● YOUR OBJECTIVE
Look through the entries below and report every line that has "each".

● SUPPLIED MATERIAL
▬▬▬▬▬▬

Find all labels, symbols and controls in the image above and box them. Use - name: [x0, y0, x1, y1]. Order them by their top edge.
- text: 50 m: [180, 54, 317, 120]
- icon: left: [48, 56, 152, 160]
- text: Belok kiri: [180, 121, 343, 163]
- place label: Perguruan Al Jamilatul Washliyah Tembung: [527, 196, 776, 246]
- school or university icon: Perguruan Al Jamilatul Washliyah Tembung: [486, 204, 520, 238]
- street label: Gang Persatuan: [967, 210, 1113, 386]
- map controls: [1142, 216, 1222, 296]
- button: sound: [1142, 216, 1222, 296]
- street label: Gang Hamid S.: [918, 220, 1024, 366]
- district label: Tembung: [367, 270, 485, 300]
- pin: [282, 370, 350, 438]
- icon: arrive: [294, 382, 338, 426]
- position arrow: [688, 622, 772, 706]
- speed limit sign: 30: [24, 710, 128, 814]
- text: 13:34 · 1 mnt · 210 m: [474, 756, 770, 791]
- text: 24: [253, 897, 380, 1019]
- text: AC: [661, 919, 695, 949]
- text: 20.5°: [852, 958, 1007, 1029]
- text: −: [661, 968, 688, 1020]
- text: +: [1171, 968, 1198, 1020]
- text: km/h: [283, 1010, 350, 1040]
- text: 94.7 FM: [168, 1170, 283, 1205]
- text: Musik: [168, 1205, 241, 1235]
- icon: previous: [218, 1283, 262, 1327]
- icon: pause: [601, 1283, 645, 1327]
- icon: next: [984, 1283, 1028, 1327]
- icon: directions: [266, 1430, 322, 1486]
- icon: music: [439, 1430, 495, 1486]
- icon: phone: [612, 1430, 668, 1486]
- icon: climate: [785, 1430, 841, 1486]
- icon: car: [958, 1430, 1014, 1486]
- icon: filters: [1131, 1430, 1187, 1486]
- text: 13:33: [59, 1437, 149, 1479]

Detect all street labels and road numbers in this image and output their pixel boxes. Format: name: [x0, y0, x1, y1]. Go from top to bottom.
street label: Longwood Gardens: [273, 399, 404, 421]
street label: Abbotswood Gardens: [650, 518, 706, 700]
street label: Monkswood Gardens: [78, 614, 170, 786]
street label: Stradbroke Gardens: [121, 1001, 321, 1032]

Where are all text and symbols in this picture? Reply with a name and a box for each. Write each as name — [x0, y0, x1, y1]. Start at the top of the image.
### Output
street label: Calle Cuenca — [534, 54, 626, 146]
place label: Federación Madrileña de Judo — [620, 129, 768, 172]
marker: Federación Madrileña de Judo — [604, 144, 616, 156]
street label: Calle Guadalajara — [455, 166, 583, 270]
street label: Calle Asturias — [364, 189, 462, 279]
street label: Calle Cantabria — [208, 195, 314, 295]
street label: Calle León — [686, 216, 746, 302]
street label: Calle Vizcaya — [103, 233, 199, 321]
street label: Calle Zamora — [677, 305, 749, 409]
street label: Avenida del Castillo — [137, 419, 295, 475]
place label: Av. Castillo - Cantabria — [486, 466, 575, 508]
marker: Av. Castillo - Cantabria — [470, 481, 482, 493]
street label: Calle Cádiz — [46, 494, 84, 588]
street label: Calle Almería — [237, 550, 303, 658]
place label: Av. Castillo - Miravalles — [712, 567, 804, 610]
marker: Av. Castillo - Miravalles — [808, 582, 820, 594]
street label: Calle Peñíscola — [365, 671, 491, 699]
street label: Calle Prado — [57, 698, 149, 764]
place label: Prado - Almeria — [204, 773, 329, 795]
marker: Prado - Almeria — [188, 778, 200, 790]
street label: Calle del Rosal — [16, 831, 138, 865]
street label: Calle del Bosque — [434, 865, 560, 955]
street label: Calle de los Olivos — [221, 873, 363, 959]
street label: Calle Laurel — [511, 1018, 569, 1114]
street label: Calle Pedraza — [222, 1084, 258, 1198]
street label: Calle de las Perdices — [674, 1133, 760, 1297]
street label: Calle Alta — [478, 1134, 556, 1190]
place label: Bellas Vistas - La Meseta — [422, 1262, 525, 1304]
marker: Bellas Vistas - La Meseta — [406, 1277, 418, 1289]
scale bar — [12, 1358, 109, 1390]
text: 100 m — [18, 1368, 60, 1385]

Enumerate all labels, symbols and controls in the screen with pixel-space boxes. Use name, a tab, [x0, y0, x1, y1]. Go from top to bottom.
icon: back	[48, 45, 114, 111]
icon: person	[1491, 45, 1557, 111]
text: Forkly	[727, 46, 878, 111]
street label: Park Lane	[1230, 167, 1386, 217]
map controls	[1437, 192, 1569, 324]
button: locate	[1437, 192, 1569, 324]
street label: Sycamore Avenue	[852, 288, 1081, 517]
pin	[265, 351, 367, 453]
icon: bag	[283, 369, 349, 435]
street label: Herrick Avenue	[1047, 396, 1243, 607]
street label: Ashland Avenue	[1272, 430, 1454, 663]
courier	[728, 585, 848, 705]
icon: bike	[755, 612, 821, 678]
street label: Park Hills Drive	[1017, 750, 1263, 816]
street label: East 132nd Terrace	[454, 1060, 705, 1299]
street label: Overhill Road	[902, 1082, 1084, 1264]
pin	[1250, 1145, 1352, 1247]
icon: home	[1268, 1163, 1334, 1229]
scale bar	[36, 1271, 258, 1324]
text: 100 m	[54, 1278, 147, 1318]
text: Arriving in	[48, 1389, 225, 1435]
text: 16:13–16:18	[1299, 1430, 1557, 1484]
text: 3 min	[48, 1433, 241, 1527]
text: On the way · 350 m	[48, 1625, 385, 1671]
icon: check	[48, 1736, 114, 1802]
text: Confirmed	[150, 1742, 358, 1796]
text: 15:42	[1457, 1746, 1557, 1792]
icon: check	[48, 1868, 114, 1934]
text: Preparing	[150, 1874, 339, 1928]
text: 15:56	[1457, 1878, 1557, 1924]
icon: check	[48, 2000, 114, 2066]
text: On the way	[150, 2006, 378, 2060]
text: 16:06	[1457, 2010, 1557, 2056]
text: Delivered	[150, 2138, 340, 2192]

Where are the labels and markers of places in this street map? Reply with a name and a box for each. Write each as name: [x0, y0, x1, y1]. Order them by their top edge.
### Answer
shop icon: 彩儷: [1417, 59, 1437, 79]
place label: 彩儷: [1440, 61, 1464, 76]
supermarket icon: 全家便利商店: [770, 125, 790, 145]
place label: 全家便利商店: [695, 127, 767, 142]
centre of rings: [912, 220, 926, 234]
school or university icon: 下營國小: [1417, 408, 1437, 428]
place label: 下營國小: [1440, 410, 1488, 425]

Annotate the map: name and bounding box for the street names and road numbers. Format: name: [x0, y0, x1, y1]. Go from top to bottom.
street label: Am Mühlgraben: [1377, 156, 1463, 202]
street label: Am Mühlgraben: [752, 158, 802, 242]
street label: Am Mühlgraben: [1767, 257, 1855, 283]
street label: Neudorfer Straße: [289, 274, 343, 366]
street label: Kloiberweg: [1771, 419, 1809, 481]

▬▬▬▬▬▬

● ANSWER SECTION
Where are all text and symbols in this picture? Reply with a name and a box for each. Write each as name — [x0, y0, x1, y1]. Start at the top of the image.
Where are the labels and markers of places in this street map? Reply with a name and a box for each. Write each as name: [x0, y0, x1, y1]. Order them by their top edge.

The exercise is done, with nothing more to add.